This has been a week, but it seems they all are these days. One glint of hope on the horizon: The second annual Sports Economics Conference has been scheduled for the University of Maryland, Baltimore County for April, which means I get to hang out with some of the smartest (and funniest) minds studying stadiums and other aspects of the sports business world, and you get more liveblogs like this.

Until then, the regular weekly news will have to suffice. Let’s open up the ol’ news bag and see what — oh dear oh dear, best to get started right away:

  • I have advocated before for local government to hire professional help in their negotiations with sports team owners over stadium construction and leases, so it’s potentially welcome news that Hamilton County, Ohio has hired David Abrams of Inner Circle Sports to help with its talks with Cincinnati Bengals execs — “potentially” because until now I had never heard of Abrams, or Inner Circle Sports, so it’s hard to say whether he’ll be bringing inside knowledge of how the opposite side of the table operates or just feed them the league line that pouring lots of public money into private projects is good, actually. I do see that Inner Circle was paid $1.25 million to work for St.

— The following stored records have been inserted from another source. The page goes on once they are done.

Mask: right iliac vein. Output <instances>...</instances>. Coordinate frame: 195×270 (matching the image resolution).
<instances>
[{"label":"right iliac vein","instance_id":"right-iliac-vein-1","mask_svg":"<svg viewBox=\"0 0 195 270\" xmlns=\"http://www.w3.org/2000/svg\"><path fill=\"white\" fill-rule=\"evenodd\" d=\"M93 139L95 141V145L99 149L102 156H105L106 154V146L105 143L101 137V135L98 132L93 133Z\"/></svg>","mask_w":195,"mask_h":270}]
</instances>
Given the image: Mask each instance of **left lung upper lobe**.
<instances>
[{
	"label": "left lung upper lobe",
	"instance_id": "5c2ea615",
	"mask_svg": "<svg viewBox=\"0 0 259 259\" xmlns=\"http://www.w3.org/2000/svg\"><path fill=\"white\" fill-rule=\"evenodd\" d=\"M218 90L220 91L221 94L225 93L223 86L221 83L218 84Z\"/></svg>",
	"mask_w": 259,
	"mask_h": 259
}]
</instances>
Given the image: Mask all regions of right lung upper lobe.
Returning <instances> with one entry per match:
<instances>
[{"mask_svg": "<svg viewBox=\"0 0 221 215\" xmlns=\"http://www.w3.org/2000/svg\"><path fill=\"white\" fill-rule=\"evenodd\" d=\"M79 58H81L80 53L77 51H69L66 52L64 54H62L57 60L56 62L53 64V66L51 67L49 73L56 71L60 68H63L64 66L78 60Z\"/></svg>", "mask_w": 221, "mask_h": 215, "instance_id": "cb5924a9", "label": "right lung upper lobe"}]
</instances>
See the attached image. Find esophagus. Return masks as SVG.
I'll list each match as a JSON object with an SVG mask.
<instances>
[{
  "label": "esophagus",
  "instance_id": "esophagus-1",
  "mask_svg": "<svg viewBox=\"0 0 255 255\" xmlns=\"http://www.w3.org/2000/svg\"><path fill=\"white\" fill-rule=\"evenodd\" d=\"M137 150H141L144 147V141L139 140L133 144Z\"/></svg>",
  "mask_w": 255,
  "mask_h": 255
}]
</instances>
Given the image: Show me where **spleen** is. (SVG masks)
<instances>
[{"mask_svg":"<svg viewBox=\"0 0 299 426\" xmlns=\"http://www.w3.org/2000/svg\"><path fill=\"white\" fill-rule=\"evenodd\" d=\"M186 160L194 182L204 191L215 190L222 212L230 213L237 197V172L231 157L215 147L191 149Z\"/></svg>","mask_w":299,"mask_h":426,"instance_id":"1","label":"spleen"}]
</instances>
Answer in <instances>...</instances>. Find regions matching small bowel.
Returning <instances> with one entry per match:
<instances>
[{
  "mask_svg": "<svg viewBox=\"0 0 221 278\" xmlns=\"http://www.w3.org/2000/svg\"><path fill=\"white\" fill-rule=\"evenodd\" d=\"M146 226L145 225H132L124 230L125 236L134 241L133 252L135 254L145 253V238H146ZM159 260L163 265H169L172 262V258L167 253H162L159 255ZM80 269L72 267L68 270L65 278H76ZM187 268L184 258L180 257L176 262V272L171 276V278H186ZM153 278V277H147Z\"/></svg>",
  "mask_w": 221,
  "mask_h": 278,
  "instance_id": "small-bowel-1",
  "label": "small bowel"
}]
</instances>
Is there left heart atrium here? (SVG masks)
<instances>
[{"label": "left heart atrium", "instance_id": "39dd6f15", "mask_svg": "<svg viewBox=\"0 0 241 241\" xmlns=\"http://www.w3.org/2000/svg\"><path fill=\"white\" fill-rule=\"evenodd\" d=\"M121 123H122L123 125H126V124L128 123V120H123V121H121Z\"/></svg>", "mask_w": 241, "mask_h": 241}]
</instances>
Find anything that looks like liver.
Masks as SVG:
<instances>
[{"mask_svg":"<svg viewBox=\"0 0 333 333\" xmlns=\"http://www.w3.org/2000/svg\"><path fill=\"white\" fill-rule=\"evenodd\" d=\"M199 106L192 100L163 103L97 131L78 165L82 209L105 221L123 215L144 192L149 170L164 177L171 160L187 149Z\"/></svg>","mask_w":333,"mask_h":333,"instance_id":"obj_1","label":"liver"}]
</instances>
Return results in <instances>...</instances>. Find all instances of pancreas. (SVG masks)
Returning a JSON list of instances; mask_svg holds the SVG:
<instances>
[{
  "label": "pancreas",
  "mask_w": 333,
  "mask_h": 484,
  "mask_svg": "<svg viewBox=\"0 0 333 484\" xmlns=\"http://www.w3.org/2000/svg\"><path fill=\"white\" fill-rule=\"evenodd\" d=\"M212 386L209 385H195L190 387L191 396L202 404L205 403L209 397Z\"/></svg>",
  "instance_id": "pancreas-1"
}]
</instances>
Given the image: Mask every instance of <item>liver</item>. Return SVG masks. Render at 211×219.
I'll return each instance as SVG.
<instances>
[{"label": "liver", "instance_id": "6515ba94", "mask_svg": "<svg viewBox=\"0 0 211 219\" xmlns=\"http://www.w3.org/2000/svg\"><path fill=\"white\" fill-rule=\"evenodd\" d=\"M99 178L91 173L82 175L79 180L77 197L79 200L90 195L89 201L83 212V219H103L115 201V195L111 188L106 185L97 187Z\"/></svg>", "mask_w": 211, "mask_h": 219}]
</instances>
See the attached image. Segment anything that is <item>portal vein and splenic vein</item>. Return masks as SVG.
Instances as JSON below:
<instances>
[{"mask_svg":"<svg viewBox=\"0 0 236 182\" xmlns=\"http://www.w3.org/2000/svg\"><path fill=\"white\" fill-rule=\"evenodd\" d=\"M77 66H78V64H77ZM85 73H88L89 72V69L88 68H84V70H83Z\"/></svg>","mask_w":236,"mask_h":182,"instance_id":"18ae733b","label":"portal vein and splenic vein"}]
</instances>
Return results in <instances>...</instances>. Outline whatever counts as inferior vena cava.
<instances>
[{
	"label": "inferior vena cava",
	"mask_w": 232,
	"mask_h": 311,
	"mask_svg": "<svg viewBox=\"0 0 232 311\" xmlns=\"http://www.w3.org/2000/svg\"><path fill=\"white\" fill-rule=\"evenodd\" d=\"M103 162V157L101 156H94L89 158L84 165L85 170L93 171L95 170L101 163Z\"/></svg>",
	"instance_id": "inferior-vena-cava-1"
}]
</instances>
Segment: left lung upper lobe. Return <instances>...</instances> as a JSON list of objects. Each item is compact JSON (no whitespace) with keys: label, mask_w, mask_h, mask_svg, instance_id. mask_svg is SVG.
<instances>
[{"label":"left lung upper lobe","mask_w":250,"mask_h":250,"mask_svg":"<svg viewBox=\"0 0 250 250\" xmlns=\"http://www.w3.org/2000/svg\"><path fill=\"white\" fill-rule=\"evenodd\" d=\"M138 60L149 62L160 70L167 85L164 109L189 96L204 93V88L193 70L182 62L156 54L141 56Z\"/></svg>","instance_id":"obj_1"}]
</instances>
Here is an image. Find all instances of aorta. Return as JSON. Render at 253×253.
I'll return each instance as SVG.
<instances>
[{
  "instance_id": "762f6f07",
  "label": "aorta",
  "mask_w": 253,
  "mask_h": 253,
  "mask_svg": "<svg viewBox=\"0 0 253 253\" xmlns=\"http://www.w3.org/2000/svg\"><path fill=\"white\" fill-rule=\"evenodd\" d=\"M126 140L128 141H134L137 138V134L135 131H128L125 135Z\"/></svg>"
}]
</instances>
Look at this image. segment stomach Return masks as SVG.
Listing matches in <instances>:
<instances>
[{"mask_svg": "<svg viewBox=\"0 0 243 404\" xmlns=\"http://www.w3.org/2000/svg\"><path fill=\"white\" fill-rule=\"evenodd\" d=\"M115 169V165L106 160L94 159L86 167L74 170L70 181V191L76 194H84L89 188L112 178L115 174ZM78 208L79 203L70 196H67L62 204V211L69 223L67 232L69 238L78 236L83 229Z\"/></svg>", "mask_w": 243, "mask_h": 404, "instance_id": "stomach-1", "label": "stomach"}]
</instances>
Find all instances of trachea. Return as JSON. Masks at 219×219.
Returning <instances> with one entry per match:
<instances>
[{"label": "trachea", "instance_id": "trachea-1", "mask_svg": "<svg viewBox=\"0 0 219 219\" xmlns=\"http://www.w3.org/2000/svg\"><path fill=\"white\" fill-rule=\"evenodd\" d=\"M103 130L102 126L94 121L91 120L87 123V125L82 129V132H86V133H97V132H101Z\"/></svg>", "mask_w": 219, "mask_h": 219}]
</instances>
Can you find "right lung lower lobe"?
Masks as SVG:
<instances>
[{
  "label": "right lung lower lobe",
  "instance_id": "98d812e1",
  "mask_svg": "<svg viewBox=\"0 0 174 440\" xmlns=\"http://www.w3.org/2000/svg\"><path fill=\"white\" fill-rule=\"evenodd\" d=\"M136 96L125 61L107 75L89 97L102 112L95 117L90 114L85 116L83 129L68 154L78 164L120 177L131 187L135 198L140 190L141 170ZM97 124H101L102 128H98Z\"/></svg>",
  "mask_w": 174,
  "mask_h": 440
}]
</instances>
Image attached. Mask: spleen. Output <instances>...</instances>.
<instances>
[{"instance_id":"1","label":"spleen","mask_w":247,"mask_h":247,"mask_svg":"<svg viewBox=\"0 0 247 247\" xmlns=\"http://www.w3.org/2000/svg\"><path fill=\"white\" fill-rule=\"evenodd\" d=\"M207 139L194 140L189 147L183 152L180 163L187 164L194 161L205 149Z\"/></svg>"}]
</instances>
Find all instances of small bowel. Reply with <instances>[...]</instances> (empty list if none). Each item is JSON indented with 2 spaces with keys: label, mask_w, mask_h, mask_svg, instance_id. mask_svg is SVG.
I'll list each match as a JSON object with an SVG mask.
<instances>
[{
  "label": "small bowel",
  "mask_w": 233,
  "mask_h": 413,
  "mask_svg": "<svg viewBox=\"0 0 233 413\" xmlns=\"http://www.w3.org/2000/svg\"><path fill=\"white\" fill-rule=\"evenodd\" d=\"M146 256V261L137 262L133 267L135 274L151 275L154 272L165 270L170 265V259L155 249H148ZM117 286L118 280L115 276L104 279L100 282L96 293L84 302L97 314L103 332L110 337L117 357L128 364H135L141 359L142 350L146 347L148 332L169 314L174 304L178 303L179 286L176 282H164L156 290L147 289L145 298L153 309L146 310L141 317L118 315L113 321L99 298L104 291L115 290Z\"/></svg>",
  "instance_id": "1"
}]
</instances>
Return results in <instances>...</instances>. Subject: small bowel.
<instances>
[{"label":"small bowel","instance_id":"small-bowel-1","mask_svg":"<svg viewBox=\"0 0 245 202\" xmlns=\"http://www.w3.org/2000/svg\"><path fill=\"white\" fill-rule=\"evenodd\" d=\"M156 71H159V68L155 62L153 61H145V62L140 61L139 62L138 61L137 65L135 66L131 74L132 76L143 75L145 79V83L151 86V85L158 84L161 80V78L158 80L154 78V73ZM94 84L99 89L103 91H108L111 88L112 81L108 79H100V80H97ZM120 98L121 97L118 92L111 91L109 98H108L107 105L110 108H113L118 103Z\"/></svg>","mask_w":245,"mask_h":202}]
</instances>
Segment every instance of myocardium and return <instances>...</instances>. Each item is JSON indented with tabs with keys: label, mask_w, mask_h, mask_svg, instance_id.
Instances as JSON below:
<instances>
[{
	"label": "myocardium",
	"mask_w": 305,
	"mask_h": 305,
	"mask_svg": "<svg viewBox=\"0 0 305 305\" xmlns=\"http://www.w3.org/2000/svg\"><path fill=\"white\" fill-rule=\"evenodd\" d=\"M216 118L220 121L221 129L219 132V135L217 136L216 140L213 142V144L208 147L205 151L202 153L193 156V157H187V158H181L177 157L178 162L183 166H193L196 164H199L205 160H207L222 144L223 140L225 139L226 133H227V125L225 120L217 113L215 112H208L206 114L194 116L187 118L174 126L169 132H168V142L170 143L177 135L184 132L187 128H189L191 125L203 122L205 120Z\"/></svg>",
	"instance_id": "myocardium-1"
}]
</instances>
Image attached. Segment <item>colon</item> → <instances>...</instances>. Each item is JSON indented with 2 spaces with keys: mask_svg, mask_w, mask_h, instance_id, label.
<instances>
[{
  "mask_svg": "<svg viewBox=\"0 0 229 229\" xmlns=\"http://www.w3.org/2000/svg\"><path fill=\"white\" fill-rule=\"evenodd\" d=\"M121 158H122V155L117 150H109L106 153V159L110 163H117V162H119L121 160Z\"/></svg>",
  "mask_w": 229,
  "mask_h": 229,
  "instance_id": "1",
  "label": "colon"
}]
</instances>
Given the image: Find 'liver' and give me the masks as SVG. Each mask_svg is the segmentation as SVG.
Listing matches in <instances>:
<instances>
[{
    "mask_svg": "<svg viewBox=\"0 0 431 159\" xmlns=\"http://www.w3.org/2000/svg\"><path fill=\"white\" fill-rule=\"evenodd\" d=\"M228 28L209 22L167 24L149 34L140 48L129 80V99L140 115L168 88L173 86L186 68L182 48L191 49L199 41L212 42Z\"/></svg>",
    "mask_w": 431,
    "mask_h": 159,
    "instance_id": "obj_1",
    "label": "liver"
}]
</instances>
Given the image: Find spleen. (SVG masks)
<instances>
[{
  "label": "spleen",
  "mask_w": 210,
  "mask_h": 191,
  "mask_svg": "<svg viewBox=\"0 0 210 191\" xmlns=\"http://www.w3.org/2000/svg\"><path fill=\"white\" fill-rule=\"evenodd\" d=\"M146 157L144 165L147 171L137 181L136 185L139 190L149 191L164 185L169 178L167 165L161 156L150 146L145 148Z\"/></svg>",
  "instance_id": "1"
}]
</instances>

Petersburg and Pinellas County on their stadium deal with the Tampa Bay Rays, and that couldn’t have turned out worse for the public despite the Rays owner having zero leverage, so maybe let’s hold our applause until we see the results here.
  • A Boston city council vote to block the demolition of White Stadium so it can undergo a $200 million rebuild, $100 million of which would be paid for by the city, mostly for the benefit of BOS Nation F.C., fell one vote short Wednesday when councilor Liz Breadon didn’t show up to the meeting, leaving the council deadlocked at 6-6. One of the “roughly three dozen” people who showed up to protest the stadium plan yesterday called the tie vote a “huge win,” which isn’t really how huge wins work; there’s still a lawsuit in progress that could block the plan, but it’s unclear if it will be heard in time to halt the demolition, which if it progresses would take off the table a cheaper rehab of the existing structure just for high school sports, as opponents are hoping for.
  • Speaking of the NWSL, Denver is getting a franchise! And a new stadium, maybe, the expansion team’s owners say they’re planning one, more details about things like cost and public cost later, don’t worry your pretty heads.
  • The first phase of renovation work on the Milwaukee Brewers‘ stadium that’s costing taxpayers close to $500 million has been approved, and it will include such things as a $10 million “public gathering space,” because there just aren’t enough places to publicly gather at a baseball game. There’s also plans for a future vote to spend $25 million on winterizing the stadium so concerts can be held there in the winter — something that would work a lot better if not for the fact that, as Holy Cross economist Victor Matheson points out, big stadium concert tours take place pretty much exclusively in the summer. See why I’m looking forward to this Baltimore conference? (Side note to newbies: Once you’ve read this site for long enough, you’ll recognize that for the sick burn that it is.)
  • New York Gov. Kathy Hochul watched the start of the Buffalo Bills‘ playoff loss at a Bills sports bar in Albany, because of course she did, and the Times is on it! “I am just going to bury my head in my hands for eight hours straight,” one fan said afterwards, presumably at the game result, but there are lots of other good ways to intepret that.
  • Season tickets to Salt Lake Bees games will jump from $9-18 to $17-47 when the team moves into its new stadium this year, thanks in large part to the team’s stadium capacity going from 15,400 to 8,000, and much of that being made up of luxury sections that can only be purchased on a season basis:
    (Salt Lake Bees) Daybreak Field suite layout.
    Truly, we are not far from that glorious future where sporting events will only have one seat, and it will be sold to the highest bidder.
  • I recently recorded an episode of the great Conversations With Sports Fans podcast, and if you want to hear me talk in great detail about being a New York Mets fan, as well as a sports fan in general in this current era, click that link back earlier in this sentence, you know the one.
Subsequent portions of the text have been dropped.